With Barwin's handpicked soundtrack. Or least, his Twitter sourced one.
Just days before the game, No. 98 asks his followers (he has 13,000 plus — a number that figures to grow tenfold if the Texans keep winning) to nickname the NFL's No. 1-rated defense. Bulls On Parade is Barwin's favorite. So Rage Against the Machine's "Bulls on Parade" booms from the Reliant speakers when the defense is introduced Sunday afternoon.
And it keeps playing every time the Texans' D takes the field, or makes a big play or maybe just whenever Barwin raises his arms and demands it.
"Guys were going crazy, all pumped up," nose tackle Shaun Cody says. "Connor's always crazy, but he was even crazier than usual. He was like a DJ out there."
"That's definitely the defense's new name," Barwin says. "We're Bulls On Parade."
The Season of Seasons
Yes, the Texans defense — a unit of millionaires — is acting like a bunch of junior high school kids on a Mountain Dew high. That's what winning big for the first time does. It brings everyone back to being a kid when sports were just more fun — it transports professional athletes and fans back alike. You only win for the first time once and this is that season for this Houston Texans franchise.
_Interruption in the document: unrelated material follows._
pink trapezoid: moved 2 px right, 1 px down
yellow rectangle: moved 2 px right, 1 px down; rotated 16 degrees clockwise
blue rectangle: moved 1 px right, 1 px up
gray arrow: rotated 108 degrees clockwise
They'll never be another one quite like it, not this giddy, not this fun, not this wonder filled. Even if the Texans go on a long run of dominance in the next decade, there is only one first-time breakthrough season.
"That's definitely the defense's new name," Connor Barwin says. "We're Bulls On Parade."
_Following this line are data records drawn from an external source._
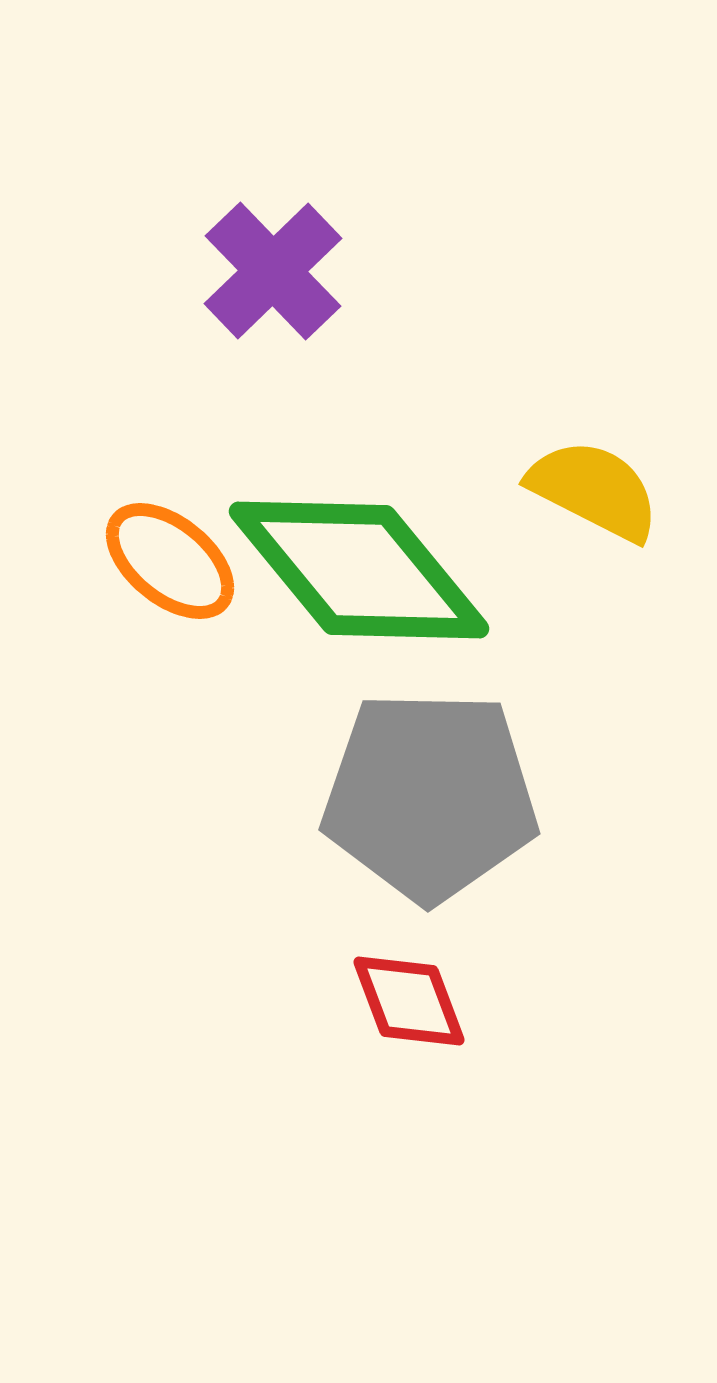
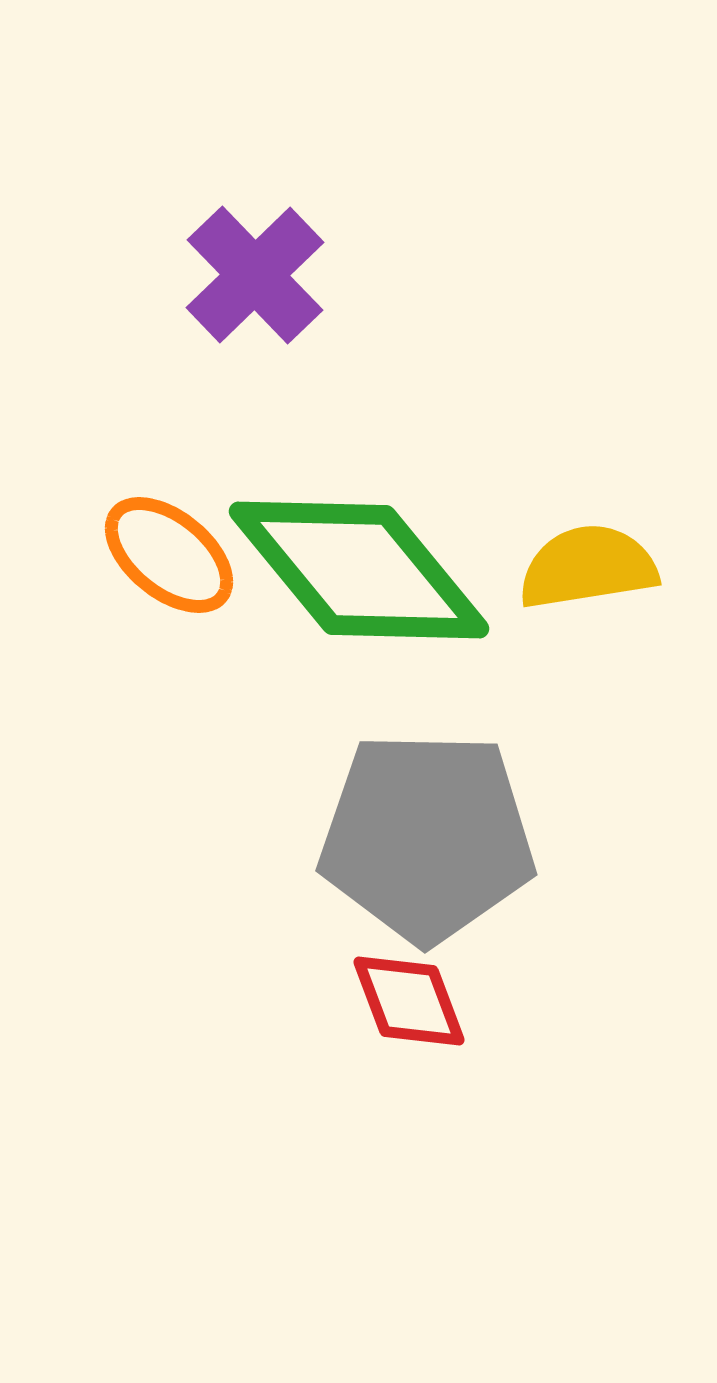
purple cross: moved 18 px left, 4 px down
yellow semicircle: moved 6 px left, 77 px down; rotated 36 degrees counterclockwise
orange ellipse: moved 1 px left, 6 px up
gray pentagon: moved 3 px left, 41 px down
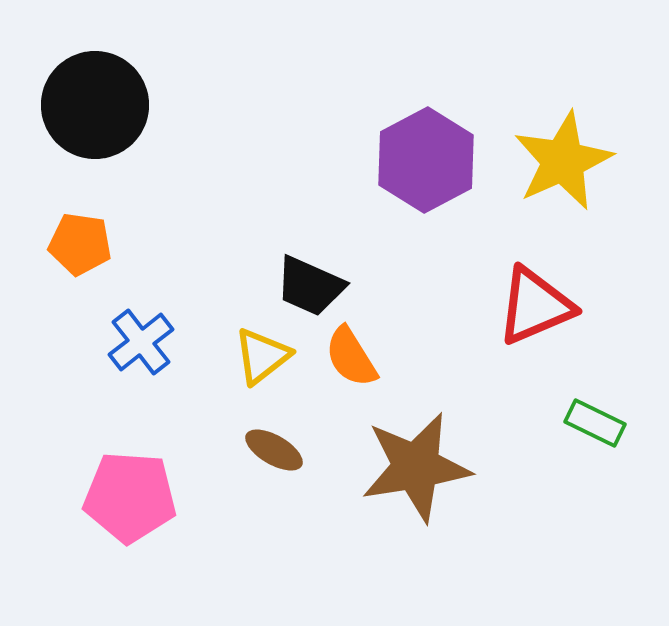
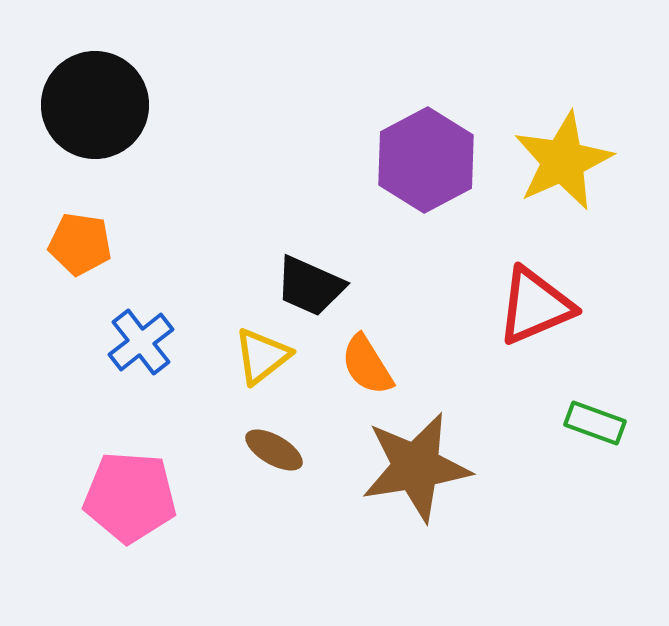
orange semicircle: moved 16 px right, 8 px down
green rectangle: rotated 6 degrees counterclockwise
This is that season. The Texans don't have starting quarterback Matt Schaub. They don't have backup quarterback Matt Leinart. They won't have lifeline wide receiver Andre Johnson for at least a little while — again. Maybe longer. But they still refuse to let go of this season.
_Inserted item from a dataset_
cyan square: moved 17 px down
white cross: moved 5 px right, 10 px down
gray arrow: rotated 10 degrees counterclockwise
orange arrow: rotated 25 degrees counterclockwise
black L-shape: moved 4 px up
It's too special. And this defense is having too much damn fun.
"It was fucking loud in there," Barwin says. "Excuse me. Sorry. But did you hear how loud it was?"
Ryan sure notices. Matty Ice cannot even hear his own audible calls, let alone get them to his teammates. He keeps stepping back from behind center, almost walking all the way over to his wideouts to relay play changes.
Reliant is a rockin' and no losses are gonna come a knockin.'
It's silly, it's ridiculous. But so is going to the Super Bowl with a third-string quarterback — a fifth-round rookie no less. But that's exactly what these Texans are set on.
"We're taking it one game at a time, right to the Super Bowl," cornerback Johnathan Joseph says, the $50 million free agent who's helped change almost everything not close to flashing a smile. That's one thing these Texans are ultra serious about. No matter the odds.
"What kind of man would you be if you just rolled over like that?" defensive end Antonio Smith says, waving his arm in disgust. "If you went, 'We don't have our quarterback, we're done.' If you went, 'Oh man, we're down to the third-string quarterback, it's over.'
"What kind of man is that? That's not the kind of men we have in this locker room."
Even Texans coach Gary Kubiak — who was an assistant in Denver and San Francisco when Super Bowls were won — allows himself a moment to marvel at the wonder if it all after 17-10 over a desperate playoff-caliber opponent, 17-10 with the third-string QB.
"These things don't happen in this league," Kubiak says.
But maybe they do. Maybe with a band of bulls, with a game disrupter like Barwin who can get four sacks one game and play DJ the next — a guy who is a threat to show up with a crazy haircut any day of the week, a guy who will tweet, "Eating dinner and watching the #VictoriasSecret fashion show....why do I feel like tossing a salad for desert?" — they do.
Who needs "The Super Bowl Shuffle" anymore? Bulls On Parade.